This topic is about the way to extract tables from a PDF enter Python. At first, let’s discuss what’s a PDF file?
PDF (Portable Document Format) may be a file format that has captured all the weather of a printed document as a bitmap that you simply can view, navigate, print, or forward to somebody else. PDF files are created using Adobe Acrobat,
Example :
Suppose a PDF file contains a TableUser_ID Name Occupation 1 David Product Manage 2 Leo IT Administrator 3 John Lawyer
And we want to read this table into our Python Program. This problem can be solved using several approaches. Let’s discuss each one by one.
Method 1: Using tabula-py
The tabula-py is a simple Python wrapper of tabula-java, which can read tables in a PDF. You can install the tabula-py library using the command.
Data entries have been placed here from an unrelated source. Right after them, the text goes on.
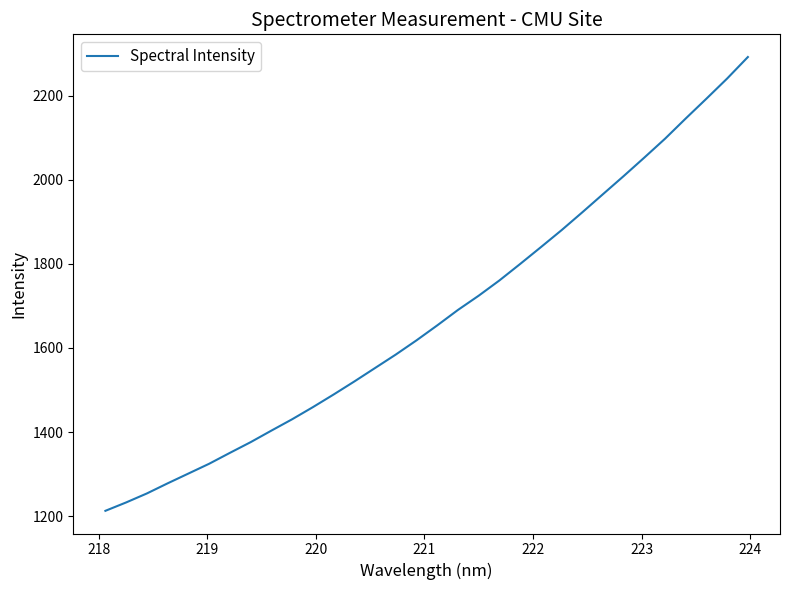

What is the minimum value shown in the chart?

1212.4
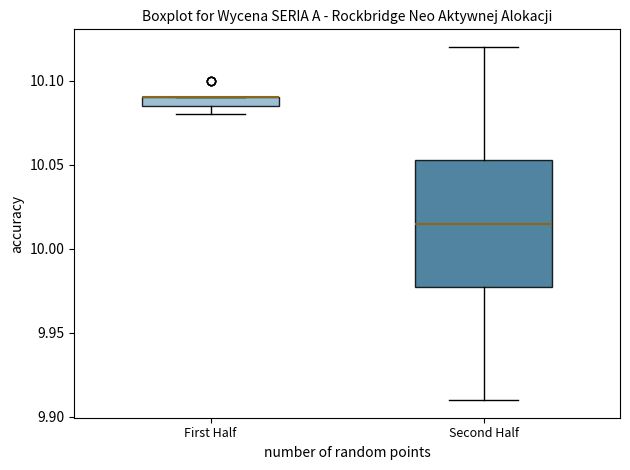

Which box is the tallest, from its lower edge to its upper edge?

Second Half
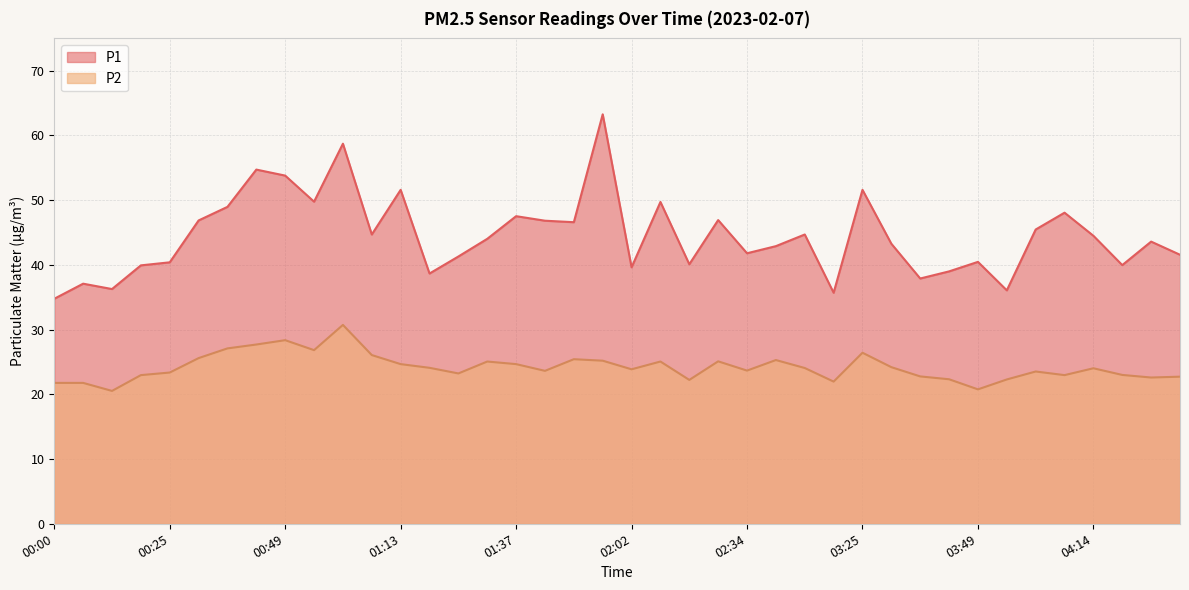

Where does the P1 series first go above 44?

00:31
pip install tabula-py pip install tabulate
The methods used in the example are :
read_pdf(): reads the data from the tables of the PDF file of the given address
tabulate(): arranges the data in a table format
The PDF file used here is PDF.
Python3
from tabula import read_pdf from tabulate import tabulate #reads table from pdf file df = read_pdf( "abc.pdf" ,pages = "all" ) #address of pdf file print (tabulate(df)) |
Output:
Method 2: Using Camelot
Camelot is a Python library that helps to extract tables from PDF files. You can install the camelot-py library using the command
pip install camelot-py
The methods used in the example are :
read_pdf(): reads the data from the tables of the pdf file of the given address
tables[index].df: points towards the desired table of a given index
The PDF file used here is PDF.
Python3
import camelot # extract all the tables in the PDF file abc = camelot.read_pdf( "test.pdf" ) #address of file loation # print the first table as Pandas DataFrame print (abc[ 0 ].df) |
Output:
Attention geek! Strengthen your foundations with the Python Programming Foundation Course and learn the basics.
To begin with, your interview preparations Enhance your Data Structures concepts with the Python DS Course.